It’s hard to overstate just how quickly Artificial Intelligence (AI) is evolving. Driven by a combination of cheaper and more powerful cloud infrastructure, richer data sets, and new analytic techniques, each new year seems to be a banner one for AI innovation.
Advances in tasks like image and sound recognition, improvisational thinking and deep learning, for instance, drive new predictions for growth in areas like autonomous driving, voice recognition and other cutting-edge capabilities.
When Google implemented its AI upgrade to Google Translate one weekend last November, the sudden improvement was such that its foreign language translations of passages from “The Snows of Kilimanjaro” were virtually indistinguishable from Hemingway’s original text!
Recent news about machines beating humans at poker, or the ancient strategy game Go, also point to more complex questions – like how AI and AI-driven automation could displace jobs in mining, administrative, manufacturing, finance and many other sectors. Some of today’s headlines even point to profound changes to societal trends. For instance, serious thought is now given to the prospect of a universal basic income.
A Broader Lens
Each innovation is impressive on its own, but I think we get an even fuller understanding of them all when we look to some broader context.

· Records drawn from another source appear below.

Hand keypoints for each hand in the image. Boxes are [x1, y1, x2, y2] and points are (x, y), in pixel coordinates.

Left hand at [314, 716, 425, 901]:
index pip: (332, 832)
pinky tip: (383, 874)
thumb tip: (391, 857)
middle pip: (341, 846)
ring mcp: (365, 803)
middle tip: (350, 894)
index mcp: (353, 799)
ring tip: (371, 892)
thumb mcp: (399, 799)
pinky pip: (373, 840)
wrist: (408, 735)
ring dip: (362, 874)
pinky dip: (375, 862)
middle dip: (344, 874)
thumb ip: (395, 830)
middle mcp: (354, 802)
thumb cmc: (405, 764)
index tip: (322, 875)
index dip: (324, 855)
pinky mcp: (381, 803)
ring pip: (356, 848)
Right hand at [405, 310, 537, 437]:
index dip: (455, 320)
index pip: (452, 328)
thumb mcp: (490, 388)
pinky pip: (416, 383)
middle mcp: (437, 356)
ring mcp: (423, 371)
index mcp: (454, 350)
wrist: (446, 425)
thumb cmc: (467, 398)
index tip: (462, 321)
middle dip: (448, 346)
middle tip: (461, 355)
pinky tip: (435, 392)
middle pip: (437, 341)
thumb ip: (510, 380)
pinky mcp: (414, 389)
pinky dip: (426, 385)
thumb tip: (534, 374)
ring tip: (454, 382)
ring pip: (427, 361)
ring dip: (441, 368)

Whether this innovation juggernaut strikes you as thrilling, frightening, or both, how do we get a handle on where it’s taking us? I’m convinced that the first step is to abandon any hope of precise long-term predictions or forecasts. Anyone who tells you exactly what the future will look like is actually living in the past – a bygone era before Moore’s Law vaulted us into permanent innovation overdrive.

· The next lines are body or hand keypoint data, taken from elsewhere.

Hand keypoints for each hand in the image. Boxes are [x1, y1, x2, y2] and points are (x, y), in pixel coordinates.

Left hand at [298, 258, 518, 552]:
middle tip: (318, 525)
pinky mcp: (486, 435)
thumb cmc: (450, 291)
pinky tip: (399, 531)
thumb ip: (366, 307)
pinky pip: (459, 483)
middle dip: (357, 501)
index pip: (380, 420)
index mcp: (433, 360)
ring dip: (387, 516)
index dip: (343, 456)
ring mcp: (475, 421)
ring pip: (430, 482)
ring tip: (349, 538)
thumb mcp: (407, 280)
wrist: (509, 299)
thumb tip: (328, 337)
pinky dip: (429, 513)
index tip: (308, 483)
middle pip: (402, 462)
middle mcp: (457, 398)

Instead, whether the goal is competitive advantage for one company, or social harmony for the whole world, I believe we should chart AI trends in terms of capabilities and how they mature. By doing so, we create a useful framework – if not necessarily all the fine details – of what’s to come.
In fact, that’s what’s at the heart of the Sentient Enterprise model for enterprise analytics at scale that I co-developed with Kellogg School management scholar Mohan Sawhney. We actually refer to the Sentient Enterprise as a capability maturity model. Particularly in the latter parts of our five-stage journey, we look past what even the most advanced companies are doing today – and ahead to the issues we’ll all be navigating tomorrow.

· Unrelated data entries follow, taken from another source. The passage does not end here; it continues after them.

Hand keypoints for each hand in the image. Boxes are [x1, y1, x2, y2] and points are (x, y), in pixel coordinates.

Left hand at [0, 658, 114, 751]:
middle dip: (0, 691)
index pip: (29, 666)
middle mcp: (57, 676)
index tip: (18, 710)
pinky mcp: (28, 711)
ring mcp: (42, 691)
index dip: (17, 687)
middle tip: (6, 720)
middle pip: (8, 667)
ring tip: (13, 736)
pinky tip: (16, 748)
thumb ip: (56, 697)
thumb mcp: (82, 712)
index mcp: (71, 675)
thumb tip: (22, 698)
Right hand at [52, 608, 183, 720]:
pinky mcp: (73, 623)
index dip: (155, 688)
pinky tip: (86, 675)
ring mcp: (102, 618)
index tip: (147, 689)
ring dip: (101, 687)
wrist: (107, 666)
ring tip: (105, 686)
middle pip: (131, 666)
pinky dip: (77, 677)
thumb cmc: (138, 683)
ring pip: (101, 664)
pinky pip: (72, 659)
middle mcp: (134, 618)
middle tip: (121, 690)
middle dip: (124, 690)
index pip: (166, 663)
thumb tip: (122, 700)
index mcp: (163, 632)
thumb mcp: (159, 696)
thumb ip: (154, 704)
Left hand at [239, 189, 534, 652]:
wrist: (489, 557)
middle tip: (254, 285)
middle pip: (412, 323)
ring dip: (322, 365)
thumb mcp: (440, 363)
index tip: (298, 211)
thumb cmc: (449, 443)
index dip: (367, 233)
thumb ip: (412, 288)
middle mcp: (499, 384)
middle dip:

For instance, a prominent theme we address in the Sentient Enterprise is the human/machine balance in making decisions. As AI-driven capabilities and connections continue to mature and scale, more and more decisions will be made by algorithms. That means an enduring challenge will be maintaining the right feedback loops between autonomous decisioning and the humans who continue to tweak and optimize how those decisions are made.
This example shows how we may not be able to predict the exact nature of tomorrow’s business problems, but we know the human/machine balance around decisioning will remain crucial to the solution. There are many such factors and – as we see AI progress even further – I encourage you to consider the Sentient Enterprise framework for understanding where all this AI innovation is taking us.